Curriculum Vs Life
January 6, 2012
Tags: homeschooling
Apparently third graders are supposed to know all the states and capitals.
This week for homeschool, Saoirse and I learned all the capitals of all the states. I must admit that while they were taught in my school, I never actually learned them. I’ve managed to live to the age of 37, acquire 2 advanced degrees, support my family, and enjoy bountiful social relationships without requiring this bit of information.
So why did I subject her to it? Because every git who meets her and finds out that she’s homeschooled feels compelled to quiz her on state capitals. Apparently that’s the gold standard for evaluating educational quality among the unimaginative.
I was originally going to skip that section of our curriculum. From the time we began working with it, I have felt behind the ball, and have been trying to catch up. The curriculum matches up homeschool lessons with the conventional school schedule, and in order to meet all the educational goals, assumes daily lessons from early September until the end of June.
For a homeschooling farm family, that’s damned near impossible. We don’t get steady indoor-time until mid-October, and then, the first thing we want to do is take our family on some kind of off-farm adventure. Our fall journeys have included trips to explore Plimoth Plantation, to learn about the Salem Witch trials, excursions to Montreal, to Boston. Every few years we like to do an extended winter trip, too. We’ve taken the kids to Europe, to South America, across country by train. This year, to encourage their continued study of French, we’re taking them to France for 7 weeks. We’ll be back home just before lambing season starts in May, just before our farmers’ market opens and kicks off another hectic growing season.
As I look over the curriculum books, I estimate that maybe, with the time we have available indoors around a table to learn formally together, we can cover half of the material we’re supposed to cover….assuming I adhere to the curriculum’s recommendations of spending 7 ½ hours per day on the required subjects.
Trouble is, I happen to think that is a preposterous number of hours to confine a child to a chair. It doesn’t allow for my kid to go spend time studying French with our neighbor, it doesn’t give me time to play music with her, it doesn’t allow for her to pursue her own interests – painting pictures, studying Greek mythology, making jewelry, weaving friendship bracelets, reading novels, dressing up and acting out fantasies, or hanging out with friends.
I’m the kind of mother who can occasionally get a little obsessed trying to do things right. I chose to fold a curriculum into an unschooling way-of-life because I thought it could lend some structure and guidance. But I see the curriculum standards for third grade laid out before me, and half of me panics that I can’t get them all done (her friends are doing multiplication and long division already….we’re not even close to that yet – Saoirse doesn’t even tell time!), and the other half balks at the ludicrious nature of what we expect kids to know. Telling time means nothing to 8-year-olds who aren’t waiting for a school bell to release them from confinement. Why would an 8-year-old know the antonym for passion?

# Exercise
Please copy the homeschooling post between "Curriculum Vs Life" and "among the unimaginative.", inclusive, substituting "person" for "git".

# Data section
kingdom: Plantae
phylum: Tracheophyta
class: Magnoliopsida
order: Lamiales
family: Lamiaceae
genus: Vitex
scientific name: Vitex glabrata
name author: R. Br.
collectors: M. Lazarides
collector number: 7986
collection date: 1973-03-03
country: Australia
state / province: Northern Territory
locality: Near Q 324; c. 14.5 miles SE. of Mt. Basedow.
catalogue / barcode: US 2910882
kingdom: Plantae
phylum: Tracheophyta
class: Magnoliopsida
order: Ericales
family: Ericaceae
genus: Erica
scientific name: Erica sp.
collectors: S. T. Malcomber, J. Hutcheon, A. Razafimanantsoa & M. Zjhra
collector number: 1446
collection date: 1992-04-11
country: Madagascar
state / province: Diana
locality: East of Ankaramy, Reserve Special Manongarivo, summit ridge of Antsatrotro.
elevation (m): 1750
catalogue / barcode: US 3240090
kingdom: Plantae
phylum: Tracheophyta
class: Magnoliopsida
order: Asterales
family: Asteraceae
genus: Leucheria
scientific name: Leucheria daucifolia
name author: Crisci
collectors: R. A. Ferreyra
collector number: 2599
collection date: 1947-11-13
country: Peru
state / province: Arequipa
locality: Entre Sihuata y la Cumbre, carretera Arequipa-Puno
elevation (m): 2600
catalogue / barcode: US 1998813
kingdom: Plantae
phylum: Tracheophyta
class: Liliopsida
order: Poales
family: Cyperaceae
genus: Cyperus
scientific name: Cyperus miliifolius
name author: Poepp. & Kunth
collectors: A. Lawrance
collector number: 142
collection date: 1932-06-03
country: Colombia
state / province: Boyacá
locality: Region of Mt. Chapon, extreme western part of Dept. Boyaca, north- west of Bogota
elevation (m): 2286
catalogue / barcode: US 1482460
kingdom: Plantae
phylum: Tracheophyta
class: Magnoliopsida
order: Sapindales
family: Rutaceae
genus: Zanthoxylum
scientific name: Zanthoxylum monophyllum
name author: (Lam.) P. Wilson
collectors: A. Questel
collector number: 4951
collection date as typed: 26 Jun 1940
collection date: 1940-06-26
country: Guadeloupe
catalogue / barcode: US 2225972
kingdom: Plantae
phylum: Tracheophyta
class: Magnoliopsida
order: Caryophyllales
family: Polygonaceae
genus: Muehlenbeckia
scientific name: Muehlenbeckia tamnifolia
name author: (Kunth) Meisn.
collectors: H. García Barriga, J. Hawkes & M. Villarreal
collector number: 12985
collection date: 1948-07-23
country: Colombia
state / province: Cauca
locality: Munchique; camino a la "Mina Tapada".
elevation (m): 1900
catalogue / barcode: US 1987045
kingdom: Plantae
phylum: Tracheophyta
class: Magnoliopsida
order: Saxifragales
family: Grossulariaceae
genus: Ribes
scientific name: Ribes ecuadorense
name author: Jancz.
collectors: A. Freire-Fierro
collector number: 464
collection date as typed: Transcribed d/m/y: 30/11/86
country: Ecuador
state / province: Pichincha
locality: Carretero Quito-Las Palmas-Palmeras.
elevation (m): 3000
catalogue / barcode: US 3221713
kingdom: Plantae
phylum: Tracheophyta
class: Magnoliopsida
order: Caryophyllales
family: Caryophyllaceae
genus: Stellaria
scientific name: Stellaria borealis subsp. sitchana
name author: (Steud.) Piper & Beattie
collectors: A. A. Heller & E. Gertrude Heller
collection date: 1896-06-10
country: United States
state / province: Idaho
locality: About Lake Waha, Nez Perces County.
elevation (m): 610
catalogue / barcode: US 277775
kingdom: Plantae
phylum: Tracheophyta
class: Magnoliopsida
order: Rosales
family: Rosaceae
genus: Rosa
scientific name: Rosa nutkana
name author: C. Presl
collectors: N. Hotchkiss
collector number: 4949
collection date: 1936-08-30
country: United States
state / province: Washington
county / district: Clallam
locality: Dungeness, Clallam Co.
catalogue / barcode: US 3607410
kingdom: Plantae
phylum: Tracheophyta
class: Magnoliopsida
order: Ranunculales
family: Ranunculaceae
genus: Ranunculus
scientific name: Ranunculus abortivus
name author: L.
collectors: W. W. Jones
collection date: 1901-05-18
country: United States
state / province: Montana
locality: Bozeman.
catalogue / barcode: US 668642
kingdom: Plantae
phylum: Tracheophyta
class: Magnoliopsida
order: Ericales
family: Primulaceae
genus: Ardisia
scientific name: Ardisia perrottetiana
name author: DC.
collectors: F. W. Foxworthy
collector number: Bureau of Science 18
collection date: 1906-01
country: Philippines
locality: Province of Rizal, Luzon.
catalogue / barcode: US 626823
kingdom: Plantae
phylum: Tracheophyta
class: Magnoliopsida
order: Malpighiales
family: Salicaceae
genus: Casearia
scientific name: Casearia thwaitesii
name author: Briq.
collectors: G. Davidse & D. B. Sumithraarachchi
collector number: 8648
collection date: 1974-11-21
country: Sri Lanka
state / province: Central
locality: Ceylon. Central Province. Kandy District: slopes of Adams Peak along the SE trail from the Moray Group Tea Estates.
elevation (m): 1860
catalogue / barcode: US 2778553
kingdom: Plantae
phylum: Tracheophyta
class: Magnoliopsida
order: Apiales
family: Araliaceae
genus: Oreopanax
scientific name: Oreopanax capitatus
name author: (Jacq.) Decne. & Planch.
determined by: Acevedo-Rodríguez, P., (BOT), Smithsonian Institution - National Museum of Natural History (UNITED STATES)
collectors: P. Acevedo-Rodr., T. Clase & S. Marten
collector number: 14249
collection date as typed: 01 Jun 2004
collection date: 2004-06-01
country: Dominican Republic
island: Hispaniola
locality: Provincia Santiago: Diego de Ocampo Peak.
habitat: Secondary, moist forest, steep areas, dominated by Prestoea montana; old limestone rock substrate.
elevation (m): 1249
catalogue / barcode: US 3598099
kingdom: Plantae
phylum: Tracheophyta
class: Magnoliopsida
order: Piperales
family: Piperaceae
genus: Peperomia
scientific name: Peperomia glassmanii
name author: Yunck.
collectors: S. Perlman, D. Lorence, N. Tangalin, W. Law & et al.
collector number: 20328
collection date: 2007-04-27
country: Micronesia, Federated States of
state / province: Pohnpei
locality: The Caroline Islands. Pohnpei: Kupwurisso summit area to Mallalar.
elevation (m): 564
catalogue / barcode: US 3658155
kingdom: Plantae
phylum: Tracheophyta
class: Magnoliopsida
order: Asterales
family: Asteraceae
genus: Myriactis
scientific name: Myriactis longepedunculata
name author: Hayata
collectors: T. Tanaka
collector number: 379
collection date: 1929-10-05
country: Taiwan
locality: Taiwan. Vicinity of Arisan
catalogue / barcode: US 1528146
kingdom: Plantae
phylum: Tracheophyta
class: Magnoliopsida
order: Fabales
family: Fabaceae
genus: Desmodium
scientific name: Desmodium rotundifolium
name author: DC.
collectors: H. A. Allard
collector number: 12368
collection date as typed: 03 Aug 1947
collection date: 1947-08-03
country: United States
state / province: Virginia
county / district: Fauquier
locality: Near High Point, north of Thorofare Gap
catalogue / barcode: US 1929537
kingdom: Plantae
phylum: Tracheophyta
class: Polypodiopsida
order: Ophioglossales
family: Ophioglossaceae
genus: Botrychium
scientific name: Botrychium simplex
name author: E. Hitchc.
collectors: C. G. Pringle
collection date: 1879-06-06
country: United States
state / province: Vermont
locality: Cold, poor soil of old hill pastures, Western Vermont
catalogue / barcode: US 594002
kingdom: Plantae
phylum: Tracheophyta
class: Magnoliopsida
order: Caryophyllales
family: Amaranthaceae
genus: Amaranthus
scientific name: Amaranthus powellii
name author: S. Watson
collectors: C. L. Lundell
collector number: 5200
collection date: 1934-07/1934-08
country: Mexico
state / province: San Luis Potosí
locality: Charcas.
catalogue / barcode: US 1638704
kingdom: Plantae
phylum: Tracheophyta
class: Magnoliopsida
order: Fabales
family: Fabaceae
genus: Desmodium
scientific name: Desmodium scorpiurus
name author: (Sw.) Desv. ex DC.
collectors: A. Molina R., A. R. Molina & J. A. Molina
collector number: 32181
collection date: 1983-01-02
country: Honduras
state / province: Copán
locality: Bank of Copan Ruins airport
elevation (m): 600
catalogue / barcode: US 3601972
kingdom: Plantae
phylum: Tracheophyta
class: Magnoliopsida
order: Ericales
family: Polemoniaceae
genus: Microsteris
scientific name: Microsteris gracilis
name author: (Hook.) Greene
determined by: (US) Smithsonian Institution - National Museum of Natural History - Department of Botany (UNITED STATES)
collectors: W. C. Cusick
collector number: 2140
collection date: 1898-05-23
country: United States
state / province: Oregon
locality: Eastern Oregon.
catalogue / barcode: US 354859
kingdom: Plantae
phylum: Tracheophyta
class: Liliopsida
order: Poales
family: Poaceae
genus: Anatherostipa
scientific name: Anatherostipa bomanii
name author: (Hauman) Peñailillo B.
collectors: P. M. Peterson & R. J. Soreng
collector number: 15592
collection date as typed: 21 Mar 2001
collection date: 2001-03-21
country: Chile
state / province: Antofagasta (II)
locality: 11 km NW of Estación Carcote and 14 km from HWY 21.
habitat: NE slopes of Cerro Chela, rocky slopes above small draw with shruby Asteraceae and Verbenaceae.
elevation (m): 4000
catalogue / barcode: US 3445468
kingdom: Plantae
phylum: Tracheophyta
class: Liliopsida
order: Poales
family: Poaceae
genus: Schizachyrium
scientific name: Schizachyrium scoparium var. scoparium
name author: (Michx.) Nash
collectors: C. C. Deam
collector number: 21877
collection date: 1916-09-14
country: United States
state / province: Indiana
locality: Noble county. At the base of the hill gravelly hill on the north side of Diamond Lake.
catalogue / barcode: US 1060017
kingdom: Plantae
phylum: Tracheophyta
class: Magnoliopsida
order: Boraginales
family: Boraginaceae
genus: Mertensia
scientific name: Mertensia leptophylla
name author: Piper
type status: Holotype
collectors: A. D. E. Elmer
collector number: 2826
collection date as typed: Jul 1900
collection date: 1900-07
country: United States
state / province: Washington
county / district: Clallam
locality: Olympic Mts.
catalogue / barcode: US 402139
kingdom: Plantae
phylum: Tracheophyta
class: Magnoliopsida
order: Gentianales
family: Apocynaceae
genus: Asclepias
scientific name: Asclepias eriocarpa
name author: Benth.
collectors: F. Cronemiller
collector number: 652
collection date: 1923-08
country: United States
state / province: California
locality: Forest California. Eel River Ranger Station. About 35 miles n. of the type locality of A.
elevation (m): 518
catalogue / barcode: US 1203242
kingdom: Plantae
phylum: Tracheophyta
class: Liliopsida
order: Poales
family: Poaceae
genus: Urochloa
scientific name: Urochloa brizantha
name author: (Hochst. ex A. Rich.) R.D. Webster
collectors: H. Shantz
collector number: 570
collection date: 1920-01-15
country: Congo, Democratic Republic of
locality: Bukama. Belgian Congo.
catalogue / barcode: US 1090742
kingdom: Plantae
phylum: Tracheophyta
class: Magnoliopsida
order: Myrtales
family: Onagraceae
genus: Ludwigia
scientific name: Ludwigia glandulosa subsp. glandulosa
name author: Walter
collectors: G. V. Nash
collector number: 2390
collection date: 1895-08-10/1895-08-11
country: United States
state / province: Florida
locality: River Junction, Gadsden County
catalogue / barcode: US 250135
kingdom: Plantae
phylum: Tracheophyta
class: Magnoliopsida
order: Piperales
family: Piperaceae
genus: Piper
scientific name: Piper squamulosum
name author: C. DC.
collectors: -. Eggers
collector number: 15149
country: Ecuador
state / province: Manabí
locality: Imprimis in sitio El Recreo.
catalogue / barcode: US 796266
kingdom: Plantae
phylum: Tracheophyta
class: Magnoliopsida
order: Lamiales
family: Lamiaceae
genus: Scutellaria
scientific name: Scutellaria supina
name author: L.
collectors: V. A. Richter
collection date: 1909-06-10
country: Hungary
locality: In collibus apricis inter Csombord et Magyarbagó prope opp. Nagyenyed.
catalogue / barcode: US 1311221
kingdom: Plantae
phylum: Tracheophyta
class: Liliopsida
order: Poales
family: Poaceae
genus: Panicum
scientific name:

# Output for this exercise
Curriculum Vs Life
January 6, 2012
Tags: homeschooling
Apparently third graders are supposed to know all the states and capitals.
This week for homeschool, Saoirse and I learned all the capitals of all the states. I must admit that while they were taught in my school, I never actually learned them. I’ve managed to live to the age of 37, acquire 2 advanced degrees, support my family, and enjoy bountiful social relationships without requiring this bit of information.
So why did I subject her to it? Because every person who meets her and finds out that she’s homeschooled feels compelled to quiz her on state capitals. Apparently that’s the gold standard for evaluating educational quality among the unimaginative.